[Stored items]
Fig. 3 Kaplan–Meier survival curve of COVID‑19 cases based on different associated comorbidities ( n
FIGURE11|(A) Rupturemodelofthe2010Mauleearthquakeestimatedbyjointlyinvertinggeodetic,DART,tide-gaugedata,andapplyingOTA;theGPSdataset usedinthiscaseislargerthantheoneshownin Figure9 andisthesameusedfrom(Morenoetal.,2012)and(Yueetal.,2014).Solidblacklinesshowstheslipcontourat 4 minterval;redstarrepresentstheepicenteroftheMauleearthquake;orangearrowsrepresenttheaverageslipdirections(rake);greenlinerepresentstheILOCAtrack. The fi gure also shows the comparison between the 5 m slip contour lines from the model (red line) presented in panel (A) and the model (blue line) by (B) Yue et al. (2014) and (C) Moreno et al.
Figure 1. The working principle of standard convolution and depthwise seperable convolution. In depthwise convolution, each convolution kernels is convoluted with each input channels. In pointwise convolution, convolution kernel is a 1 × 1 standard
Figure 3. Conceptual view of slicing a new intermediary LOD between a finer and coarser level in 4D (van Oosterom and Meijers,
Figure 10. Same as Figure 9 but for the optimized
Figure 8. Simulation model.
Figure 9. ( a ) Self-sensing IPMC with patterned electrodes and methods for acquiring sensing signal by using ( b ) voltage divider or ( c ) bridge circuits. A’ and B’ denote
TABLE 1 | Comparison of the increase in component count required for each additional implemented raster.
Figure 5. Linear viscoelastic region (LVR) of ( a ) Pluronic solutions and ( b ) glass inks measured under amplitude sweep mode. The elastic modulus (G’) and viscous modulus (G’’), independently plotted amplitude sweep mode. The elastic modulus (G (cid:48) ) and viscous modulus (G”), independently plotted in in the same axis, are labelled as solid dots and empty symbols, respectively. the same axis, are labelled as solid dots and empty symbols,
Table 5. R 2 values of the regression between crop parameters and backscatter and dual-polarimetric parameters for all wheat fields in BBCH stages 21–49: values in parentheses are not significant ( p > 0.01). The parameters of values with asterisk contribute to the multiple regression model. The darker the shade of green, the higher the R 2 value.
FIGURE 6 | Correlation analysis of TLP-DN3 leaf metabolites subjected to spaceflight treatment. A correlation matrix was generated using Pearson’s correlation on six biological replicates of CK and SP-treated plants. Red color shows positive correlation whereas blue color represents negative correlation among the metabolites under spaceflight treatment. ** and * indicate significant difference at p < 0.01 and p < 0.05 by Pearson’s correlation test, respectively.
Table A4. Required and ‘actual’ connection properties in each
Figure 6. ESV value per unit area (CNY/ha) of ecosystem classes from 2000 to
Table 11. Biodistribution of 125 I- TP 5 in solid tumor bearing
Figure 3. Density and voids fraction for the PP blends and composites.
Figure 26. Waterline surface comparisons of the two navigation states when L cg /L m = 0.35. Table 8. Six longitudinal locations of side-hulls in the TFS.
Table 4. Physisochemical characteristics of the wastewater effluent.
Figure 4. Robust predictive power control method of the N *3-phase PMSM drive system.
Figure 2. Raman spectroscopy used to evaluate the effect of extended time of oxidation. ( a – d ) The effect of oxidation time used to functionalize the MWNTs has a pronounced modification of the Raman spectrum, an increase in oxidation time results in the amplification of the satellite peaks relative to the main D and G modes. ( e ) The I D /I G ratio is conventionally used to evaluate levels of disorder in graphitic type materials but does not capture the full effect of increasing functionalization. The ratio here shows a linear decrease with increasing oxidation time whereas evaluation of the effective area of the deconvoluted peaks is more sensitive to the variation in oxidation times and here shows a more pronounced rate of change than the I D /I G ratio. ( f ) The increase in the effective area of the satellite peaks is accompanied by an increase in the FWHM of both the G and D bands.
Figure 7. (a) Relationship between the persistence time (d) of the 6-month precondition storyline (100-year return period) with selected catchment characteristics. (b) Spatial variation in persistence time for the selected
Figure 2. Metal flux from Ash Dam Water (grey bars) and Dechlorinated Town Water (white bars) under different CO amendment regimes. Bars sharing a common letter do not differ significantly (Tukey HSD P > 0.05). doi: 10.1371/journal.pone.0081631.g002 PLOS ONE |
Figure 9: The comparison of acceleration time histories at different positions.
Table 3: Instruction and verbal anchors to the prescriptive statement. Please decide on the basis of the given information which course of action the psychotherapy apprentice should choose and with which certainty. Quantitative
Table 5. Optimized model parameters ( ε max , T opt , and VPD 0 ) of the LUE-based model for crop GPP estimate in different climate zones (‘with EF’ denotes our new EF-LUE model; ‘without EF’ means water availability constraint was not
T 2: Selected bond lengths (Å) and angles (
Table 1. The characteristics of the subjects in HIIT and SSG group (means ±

Exercise requirements: This task calls for an exact reproduction of the lines that start at the one containing "Table 3: Instruction" and continue to the end of the entries above.

Answer area:
Table 3: Instruction and verbal anchors to the prescriptive statement. Please decide on the basis of the given information which course of action the psychotherapy apprentice should choose and with which certainty. Quantitative
Table 5. Optimized model parameters ( ε max , T opt , and VPD 0 ) of the LUE-based model for crop GPP estimate in different climate zones (‘with EF’ denotes our new EF-LUE model; ‘without EF’ means water availability constraint was not
T 2: Selected bond lengths (Å) and angles (
Table 1. The characteristics of the subjects in HIIT and SSG group (means ±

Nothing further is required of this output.